Cell therapy weekly: in vivo CAR-T agreement
This week: Acuitas Therapeutics (Vancouver, Canada) and Circio (Oslo, Norway) entered an evaluation agreement for in vivo CAR-T cell therapy, the US Food and Drug Administration (FDA; MD, USA) granted Regenerative Medicine Advanced Therapy (RMAT) designation to an investigational gene therapy for NGLY1 deficiency, and VectorBuilder (IL, USA) introduced a stable AAV vector designed to solve the issue of instability in the inverted terminal repeat (ITR) region.
The news highlights:
In vivo CAR-T agreement
Circio and Acuitas have entered into a technology evaluation agreement to assess whether Acuitas’ lipid nanoparticle technology (LNP) can be combined with Circio’s circular RNA expression platform, circVec, for novel in vivo CAR-T therapy.

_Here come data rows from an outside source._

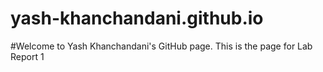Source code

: # yash-khanchandani.github.io
#Welcome to Yash Khanchandani's GitHub page.
This is the page for Lab Report 1
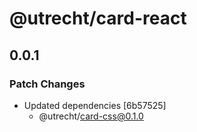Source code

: # @utrecht/card-react

## 0.0.1

### Patch Changes

- Updated dependencies [6b57525]
  - @utrecht/card-css@0.1.0
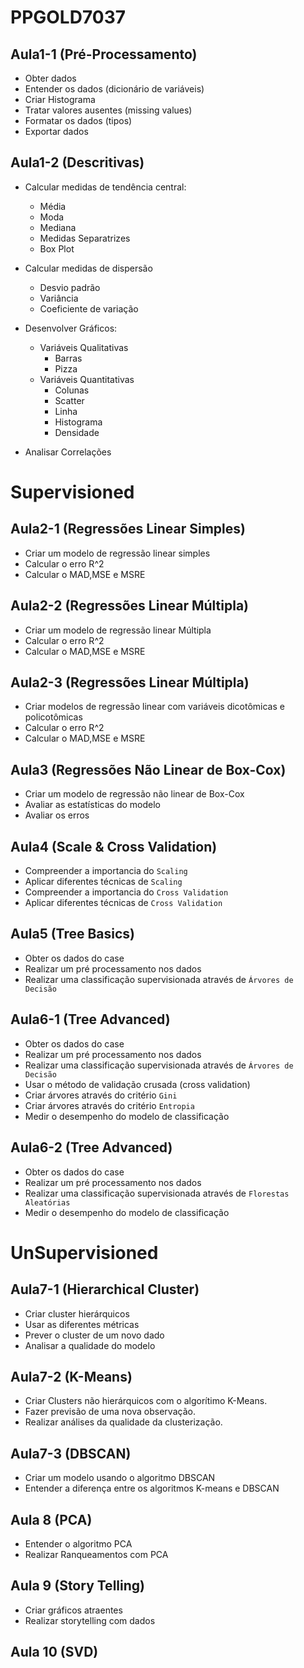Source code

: # PPGOLD7037

## Aula1-1 (Pré-Processamento)

* Obter dados
* Entender os dados (dicionário de variáveis)
* Criar Histograma 
* Tratar valores ausentes (missing values)
* Formatar os dados (tipos)
* Exportar dados

## Aula1-2 (Descritivas)

* Calcular medidas de tendência central: 
    * Média
    * Moda
    * Mediana  
    * Medidas Separatrizes
    * Box Plot

* Calcular medidas de dispersão
    * Desvio padrão
    * Variância 
    * Coeficiente de variação

* Desenvolver Gráficos:
    * Variáveis Qualitativas
        * Barras
        * Pizza
    * Variáveis Quantitativas
        * Colunas
        * Scatter
        * Linha
        * Histograma
        * Densidade

* Analisar Correlações

# Supervisioned

## Aula2-1 (Regressões Linear Simples)
* Criar um modelo de regressão linear simples
* Calcular o erro R^2
* Calcular o MAD,MSE e MSRE

## Aula2-2 (Regressões Linear Múltipla)
* Criar um modelo de regressão linear Múltipla
* Calcular o erro R^2
* Calcular o MAD,MSE e MSRE

## Aula2-3 (Regressões Linear Múltipla)
* Criar modelos de regressão linear com variáveis dicotômicas e policotômicas
* Calcular o erro R^2
* Calcular o MAD,MSE e MSRE

## Aula3 (Regressões Não Linear de Box-Cox)
* Criar um modelo de regressão não linear de Box-Cox
* Avaliar as estatísticas do modelo
* Avaliar os erros

## Aula4 (Scale & Cross Validation)
* Compreender a importancia do `Scaling`
* Aplicar diferentes técnicas de `Scaling`
* Compreender a importancia do `Cross Validation`
* Aplicar diferentes técnicas de `Cross Validation`

## Aula5 (Tree Basics)
* Obter os dados do case
* Realizar um pré processamento nos dados
* Realizar uma classificação supervisionada através de `Árvores de Decisão`

## Aula6-1 (Tree Advanced)

* Obter os dados do case
* Realizar um pré processamento nos dados
* Realizar uma classificação supervisionada através de `Árvores de Decisão`
* Usar o método de validação crusada (cross validation)
* Criar árvores através do critério `Gini`
* Criar árvores através do critério `Entropia`
* Medir o desempenho do modelo de classificação

## Aula6-2 (Tree Advanced)

* Obter os dados do case
* Realizar um pré processamento nos dados
* Realizar uma classificação supervisionada através de `Florestas Aleatórias`
* Medir o desempenho do modelo de classificação

# UnSupervisioned

## Aula7-1 (Hierarchical Cluster)

* Criar cluster hierárquicos
* Usar as diferentes métricas
* Prever o cluster de um novo dado
* Analisar a qualidade do modelo


## Aula7-2 (K-Means)

*   Criar Clusters não hierárquicos com o algorítimo K-Means.
*   Fazer previsão de uma nova observação.
*   Realizar análises da qualidade da clusterização. 

## Aula7-3 (DBSCAN)

*   Criar um modelo usando o algoritmo DBSCAN
*   Entender a diferença entre os algoritmos K-means e DBSCAN


## Aula 8 (PCA)

* Entender o algoritmo PCA
* Realizar Ranqueamentos com PCA

## Aula 9 (Story Telling)

* Criar gráficos atraentes
* Realizar storytelling com dados

## Aula 10 (SVD)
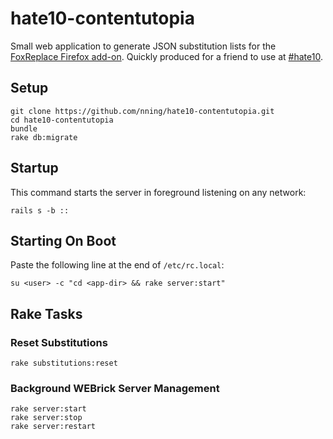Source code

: hate10-contentutopia
====================

Small web application to generate JSON substitution lists for the [FoxReplace
Firefox add-on](https://addons.mozilla.org/de/firefox/addon/foxreplace/).
Quickly produced for a friend to use at [#hate10](http://hate10.com).

Setup
-----

    git clone https://github.com/nning/hate10-contentutopia.git
    cd hate10-contentutopia
    bundle
    rake db:migrate

Startup
-------

This command starts the server in foreground listening on any network:

    rails s -b ::

Starting On Boot
----------------

Paste the following line at the end of `/etc/rc.local`:

    su <user> -c "cd <app-dir> && rake server:start"

Rake Tasks
----------

### Reset Substitutions

    rake substitutions:reset

### Background WEBrick Server Management

	rake server:start
	rake server:stop
	rake server:restart
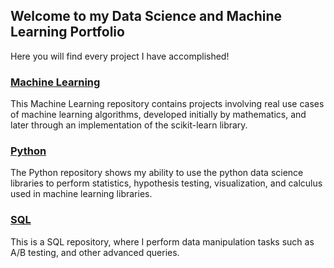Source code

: ## Welcome to my Data Science and Machine Learning Portfolio

Here you will find every project I have accomplished!

### [Machine Learning](https://github.com/nwoodr94/machine-learning)
This Machine Learning repository contains projects involving real use cases of machine learning algorithms, developed initially by mathematics, and later through an implementation of the scikit-learn library.

### [Python](https://github.com/nwoodr94/python-projects)
The Python repository shows my ability to use the python data science libraries to perform statistics, hypothesis testing, visualization, and calculus used in machine learning libraries.

### [SQL](https://github.com/nwoodr94/sql-projects)
This is a SQL repository, where I perform data manipulation tasks such as A/B testing, and other advanced queries.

Victor Levitsky, CSO of Circio, said: “Acuitas has developed a state-of-the-art LNP delivery platform to specifically deliver Circio’s circVec constructs into T-cells. By combining the unrivaled expression durability of circVec with the delivery precision of Acuitas’ LNPs, we aim to establish a novel in vivo CAR-T concept for cancer and auto-immune diseases where an extended expression window is required.”
Under the agreement, Acuitas will incorporate circVec into its proprietary LNPs, which are designed to target CD8+ or CD4+ T-cells. Circio will then evaluate the activity and durability of the modified T cells in vitro and in vivo.
RMAT designation granted to NGLY1 deficiency gene therapy
Grace Science (CA, USA) has been awarded RMAT designation by the US FDA for its investigational gene therapy for NGLY1 deficiency. The therapy, GS-100, utilizes an AAV9 vector to deliver a full-length, functional version of the human NGLY1 protein.
The FDA’s RMAT designation emphasizes the encouraging clinical data after GS-100 treatment,” said Matt Wilsey, CEO and co-founder of Grace Science. “This designation is important because it provides a clear and potentially streamlined regulatory path forward. We look forward to working with the FDA to accelerate the clinical development of GS-100.”
The RMAT designation is based on early data from an ongoing Phase I/II/III clinical trial to evaluate the long-term safety, tolerability and function of GS-100 in patients with NGLY1 deficiency.
AAV designed to tackle ITR instability
VectorBuilder has introduced MuteFree™ AAV, a stable AAV vector designed to solve the issue of instability in the ITR region, a common challenge in gene therapy development. ITR instability can lead to reduced efficiency in packaging the viral genome, inconsistent manufacturing and unreliable therapeutic performance, in some cases requiring higher doses that increase costs and toxicity risks.
“Vector design decisions made early in development often determine downstream outcomes in manufacturability, safety, and efficacy,” said Bruce Lahn, Chief Scientist at VectorBuilder. “ITR instability is a persistent challenge that can compromise AAV production and therapeutic performance. With MuteFree™, we focused on improving stability at the design level to help developers reduce variability and improve reliability across their programs.”